The film reminds me a lot of the 1982 film Vice Squad, which also takes place primarily throughout one night and involves a psychopathic pimp hunting down and murdering a prostitute, while the cops try to track both of them down. These two films are as straightforward as possible with their subject matter, and sleazy as all hell. Vice Squad deals more with the nightly escapades of a prostitute, while The Chaser spends more time looking into the cities’ incompetent and corrupt police force. I like both movies a lot but I like The Chaser just a bit more. The serial killer element adds an extra level of sleaze and violence that I adore. The most memorable character in Vice Squad was the ruthless pimp, Ramrod, while The Chaser has a larger cast of more memorable characters.


Yun-seok Kim is one of the most charismatic actors in South Korean cinema, along with Song-kang Ho, and Min-sik Choi. He puts his all into this character, who is a morally reprehensible person. Kim brings some serious charm to the guy. The farther into the story we go, the less of a bastard Joong-ho becomes and the more we want to see him succeed. At first it looks like he’s just trying to save Mi-Jin due to business, but as we go on, he begins to show his softer side. Joong-ho spends a fourth of the film looking after Mi-jin’s daughter, which adds a lot more depth to him. Joong-ho stays especially likeable in comparison to the socially awkward bastard of a serial killer. He keeps very calm and levelheaded throughout most of the film, only letting his rage get the better of him when he is really provoked. Great serial killers are always the ones that act as if what they do is part of any normal day, and Jung-woo fits the bill. He acts like a confused child, an everyday guy, and a psychopathic killer; you can never tell which one he is going to be at any given time.

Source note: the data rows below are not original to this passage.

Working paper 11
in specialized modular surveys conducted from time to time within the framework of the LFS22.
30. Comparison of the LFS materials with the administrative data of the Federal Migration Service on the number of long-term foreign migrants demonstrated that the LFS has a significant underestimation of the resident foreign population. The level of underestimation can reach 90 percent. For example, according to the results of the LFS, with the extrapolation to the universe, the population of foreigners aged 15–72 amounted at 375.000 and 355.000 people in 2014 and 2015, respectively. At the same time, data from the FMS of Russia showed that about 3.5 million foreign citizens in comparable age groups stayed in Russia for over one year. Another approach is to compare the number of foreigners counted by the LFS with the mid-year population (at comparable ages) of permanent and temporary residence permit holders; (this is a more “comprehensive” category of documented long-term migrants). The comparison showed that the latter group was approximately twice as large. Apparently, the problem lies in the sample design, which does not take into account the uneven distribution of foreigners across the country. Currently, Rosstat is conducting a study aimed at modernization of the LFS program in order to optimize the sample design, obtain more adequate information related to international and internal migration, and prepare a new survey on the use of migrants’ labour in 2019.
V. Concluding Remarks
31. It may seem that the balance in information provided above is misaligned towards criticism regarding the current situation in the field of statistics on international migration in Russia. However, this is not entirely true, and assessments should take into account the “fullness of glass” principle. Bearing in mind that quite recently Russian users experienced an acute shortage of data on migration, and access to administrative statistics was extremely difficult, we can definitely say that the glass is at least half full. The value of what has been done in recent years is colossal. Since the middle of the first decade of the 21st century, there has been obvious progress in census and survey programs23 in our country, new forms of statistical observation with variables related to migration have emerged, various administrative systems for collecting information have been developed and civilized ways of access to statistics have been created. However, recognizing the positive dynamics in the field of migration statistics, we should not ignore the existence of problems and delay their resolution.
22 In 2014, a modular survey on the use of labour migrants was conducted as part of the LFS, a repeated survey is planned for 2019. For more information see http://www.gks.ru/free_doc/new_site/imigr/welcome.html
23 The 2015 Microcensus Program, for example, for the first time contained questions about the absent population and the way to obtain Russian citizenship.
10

The film retains a very dark moody atmosphere throughout. The dimmed lights of the city blend perfectly with the moonlit, grimy streets. Korean films tend to have really detailed noirish lighting. It makes the setting effective in drawing more emotion from the characters. There is humor in the film, primarily with respect to the incompetence of the police and Joong-ho’s quirky personality, but when the film gets serious, it gets really serious. There is a scene near the end of this film that made my jaw hit the floor. The moment when the film started getting slow, and the fast-pace was depleting; that scene came and kicked things into high gear.

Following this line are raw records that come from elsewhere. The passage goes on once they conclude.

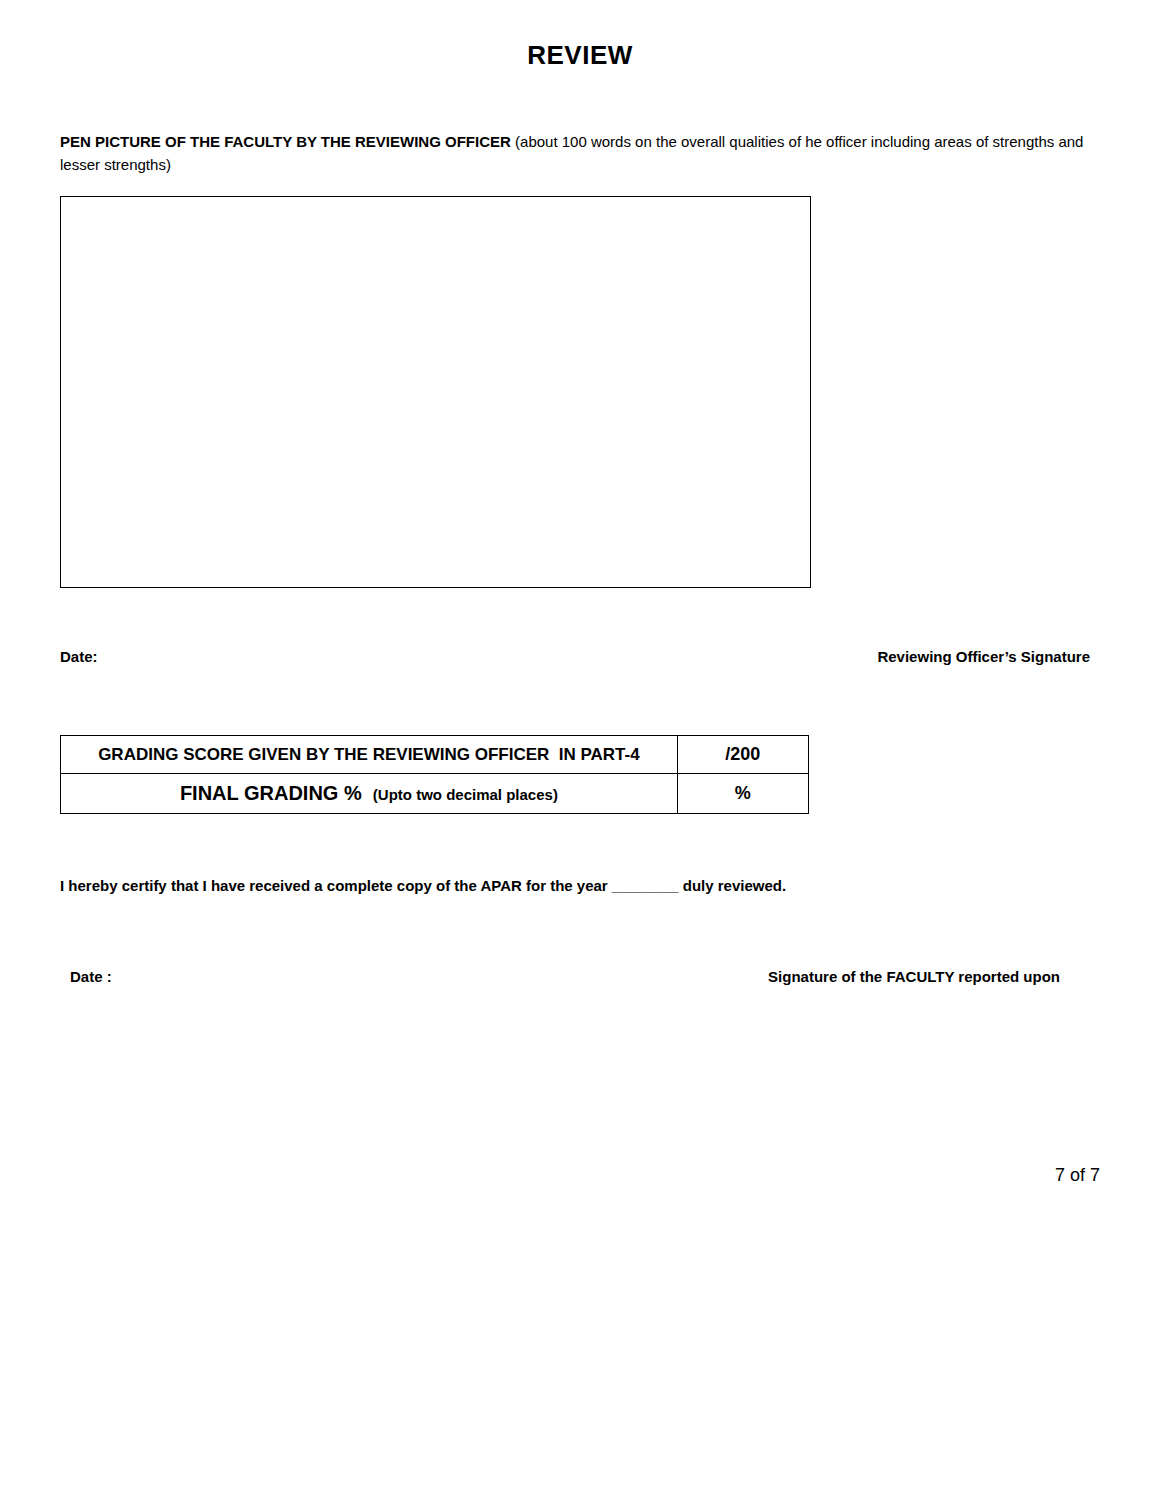REVIEW
PEN PICTURE OF THE FACULTY BY THE REVIEWING OFFICER (about 100 words on the overall qualities of he officer including areas of strengths and lesser strengths)
Date: Reviewing Officer’s Signature
| GRADING SCORE GIVEN BY THE REVIEWING OFFICER IN PART-4 | /200 |
| FINAL GRADING % (Upto two decimal places) | % |
I hereby certify that I have received a complete copy of the APAR for the year ________ duly reviewed.
Date : Signature of the FACULTY reported upon
7 of 7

The film isn’t heavy on action, but the violence is raw and utilized well. Jung-woo’s killings are gritty, cruel, and remorseless. The chase sequences through the narrow streets are tense, and realistic. The fatigue shown by the characters as the chase progresses adds so much. When people get hit, the sound effects are not overly emphasized “punching sounds,” but instead sound like the sound heard when someone actually gets punched in the face. The final showdown between Joong-ho and Jung-woo’s is not an extravagant martial arts fight; it is a knock down drag out, whatever you can do to survive, fight between two people who have just gone through the toughest days of their lives. They use whatever means available to hurt each other, and by the end of it, you can see their pain.




If you like your thrillers to be as sleazy and unforgiving as possible, then watch The Chaser. It delivers in spades.

Favorite Scene: I can’t say much, but this is the scene that made my jaw hit the floor. It involves a hammer, a corner store, and a very bloody slow-mo sequence.